I actually missed that you’d replied and powered ahead with re-doing my analysis anyway over the weekend while I was waiting (or so I thought!) so the thought of doing it all again makes me feel ill. However if it needs done then so be it :sob:


1 Like

Hi @xchromosome,
Thanks for the clarification. The fact that mock community is so distinct from your samples was actually the reason I brought up my concern. The case presented in the fragment-insertion paper/tutorial was I guess the stem of my concern. There you can see that some outgroup taxa COULD potentially distort the overall tree and thus clustering but in an internal discussion we think this probably won’t be an issue here but still it would be safer to remove the mock community and re-build your tree. Your stats test shouldn’t be influenced by this since in those instances you will only be comparing your groups and not the mock community, also only tests with a phylogenetic component would be influenced anyways.
In short, it would be safer to remove the mock community before tree building but if time and resources are limited you’ll probably be ok anyways. If you do happen to do both ways, feel free to share the results with us, it certainly will help us with future inquiries like this!
Good luck!

1 Like


Thanks for the advice and the link - that was really interesting! I think I will remove the mock community and negative control and start again. I’ll post the results on here so you can see the difference!

So just to check I’m doing this right… I want to re-run core-metrics-phylogenetic, so for that I need a rooted tree, which I need to rebuild, and for that I need my masked-aligned-representative-sequences.qza, which I get as output from Deblur… so I need to re-run Deblur, is that right? And make a new metadata file without the controls in it? How do I actually remove the control samples? While I’m doing that, I should maybe also remove the 6 samples that I don’t want to include in my analysis too (due to contamination on the farm). I had already removed them from my table before running alpha/beta diversity measurements but maybe I’d be better off just removing them completely so they don’t interfere with the tree either.
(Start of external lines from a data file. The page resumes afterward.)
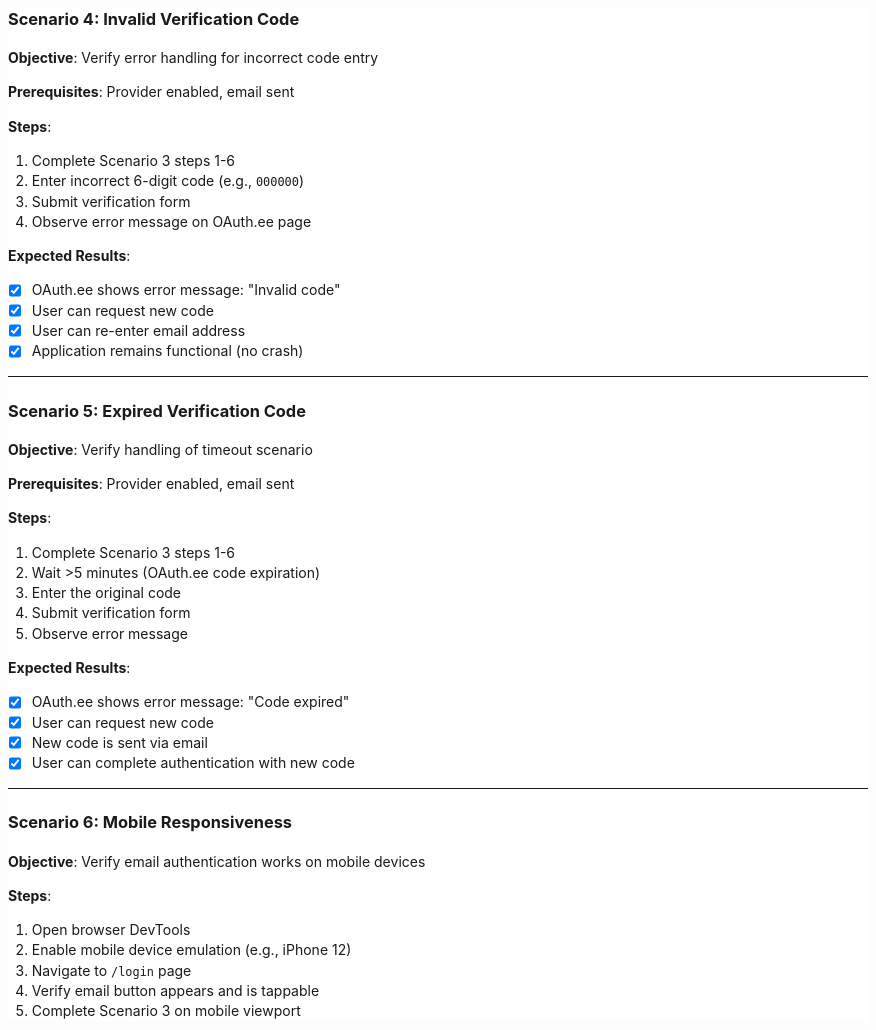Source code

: 
### Scenario 4: Invalid Verification Code

**Objective**: Verify error handling for incorrect code entry

**Prerequisites**: Provider enabled, email sent

**Steps**:

1. Complete Scenario 3 steps 1-6
2. Enter incorrect 6-digit code (e.g., `000000`)
3. Submit verification form
4. Observe error message on OAuth.ee page

**Expected Results**:

- [x] OAuth.ee shows error message: "Invalid code"
- [x] User can request new code
- [x] User can re-enter email address
- [x] Application remains functional (no crash)

---

### Scenario 5: Expired Verification Code

**Objective**: Verify handling of timeout scenario

**Prerequisites**: Provider enabled, email sent

**Steps**:

1. Complete Scenario 3 steps 1-6
2. Wait >5 minutes (OAuth.ee code expiration)
3. Enter the original code
4. Submit verification form
5. Observe error message

**Expected Results**:

- [x] OAuth.ee shows error message: "Code expired"
- [x] User can request new code
- [x] New code is sent via email
- [x] User can complete authentication with new code

---

### Scenario 6: Mobile Responsiveness

**Objective**: Verify email authentication works on mobile devices

**Steps**:

1. Open browser DevTools
2. Enable mobile device emulation (e.g., iPhone 12)
3. Navigate to `/login` page
4. Verify email button appears and is tappable
5. Complete Scenario 3 on mobile viewport
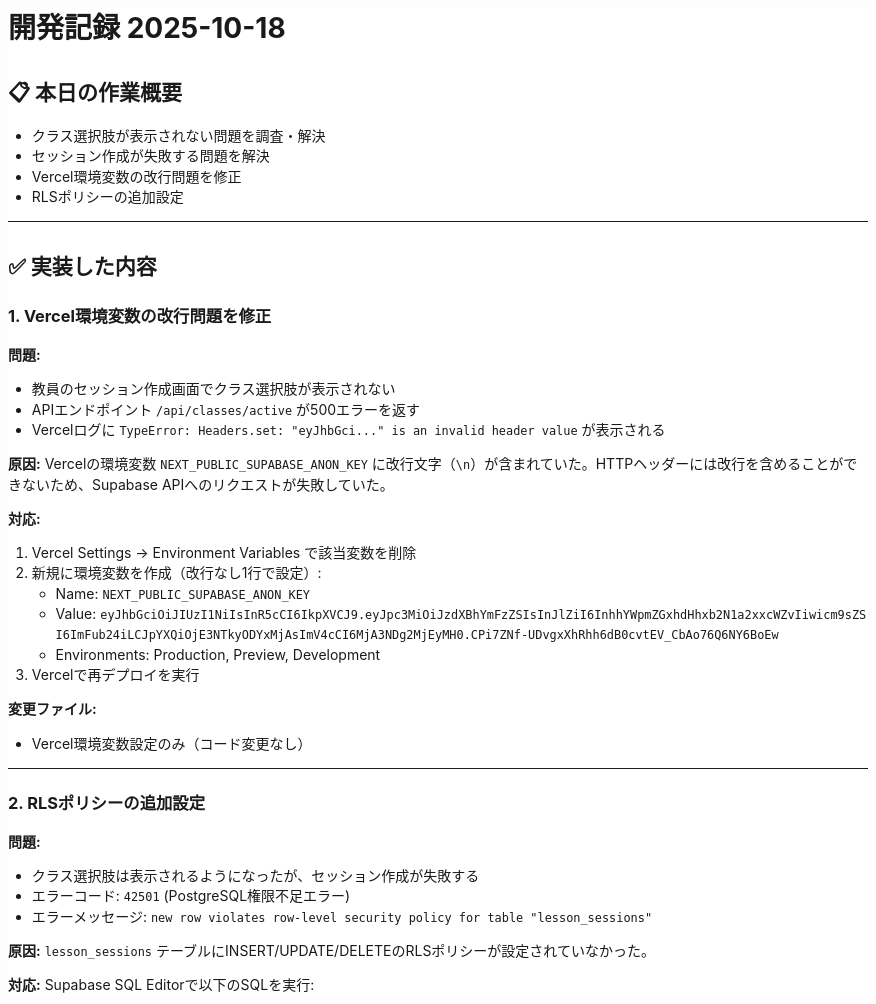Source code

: # 開発記録 2025-10-18

## 📋 本日の作業概要

- クラス選択肢が表示されない問題を調査・解決
- セッション作成が失敗する問題を解決
- Vercel環境変数の改行問題を修正
- RLSポリシーの追加設定

---

## ✅ 実装した内容

### 1. Vercel環境変数の改行問題を修正

**問題:**
- 教員のセッション作成画面でクラス選択肢が表示されない
- APIエンドポイント `/api/classes/active` が500エラーを返す
- Vercelログに `TypeError: Headers.set: "eyJhbGci..." is an invalid header value` が表示される

**原因:**
Vercelの環境変数 `NEXT_PUBLIC_SUPABASE_ANON_KEY` に改行文字（`\n`）が含まれていた。HTTPヘッダーには改行を含めることができないため、Supabase APIへのリクエストが失敗していた。

**対応:**
1. Vercel Settings → Environment Variables で該当変数を削除
2. 新規に環境変数を作成（改行なし1行で設定）:
   - Name: `NEXT_PUBLIC_SUPABASE_ANON_KEY`
   - Value: `eyJhbGciOiJIUzI1NiIsInR5cCI6IkpXVCJ9.eyJpc3MiOiJzdXBhYmFzZSIsInJlZiI6InhhYWpmZGxhdHhxb2N1a2xxcWZvIiwicm9sZSI6ImFub24iLCJpYXQiOjE3NTkyODYxMjAsImV4cCI6MjA3NDg2MjEyMH0.CPi7ZNf-UDvgxXhRhh6dB0cvtEV_CbAo76Q6NY6BoEw`
   - Environments: Production, Preview, Development
3. Vercelで再デプロイを実行

**変更ファイル:**
- Vercel環境変数設定のみ（コード変更なし）

---

### 2. RLSポリシーの追加設定

**問題:**
- クラス選択肢は表示されるようになったが、セッション作成が失敗する
- エラーコード: `42501` (PostgreSQL権限不足エラー)
- エラーメッセージ: `new row violates row-level security policy for table "lesson_sessions"`

**原因:**
`lesson_sessions` テーブルにINSERT/UPDATE/DELETEのRLSポリシーが設定されていなかった。

**対応:**
Supabase SQL Editorで以下のSQLを実行:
Is there any reason why I would have to assign taxonomy to my reads again? I’m assuming no, but just checking! I actually think I might have to anyway for a different reason but I’ll post a new topic on that!

Hi @xchromosome,

Not needed. You can take your existing feature-table and rep-seqs.qza file that you got from Deblur or DADA2 and work from there.

  1. Filter the samples you want from your feature table using the filter-sample plugin.
  2. Use the new filtered table to remove sequences from your rep-seqs.qza file with the filter-seqs plugin.
    Then you can build your new tree with this new rep-seqs file. You can also use the fragment-insertion plugin for tree building.

In the future, if you just want to exclude some samples from your feature-table you can either a) use the filtering options I mentioned above or simply make a new metadata file with those samples removed. With that regards, any downstream tests you do will just draw from those samples only and ignore the rest. Some tests even let you choose specific groups within your metadata file.

As long as you haven’t rerun your denoising scripts with new parameters the one you have should be fine. This is because the taxonomy artifact will simply have some extra taxa which just won’t be called on once you’ve filtered your table. This is one bonus of keeping taxonomy independent of your table.

Keep us posted!


This topic was automatically closed 31 days after the last reply. New replies are no longer allowed.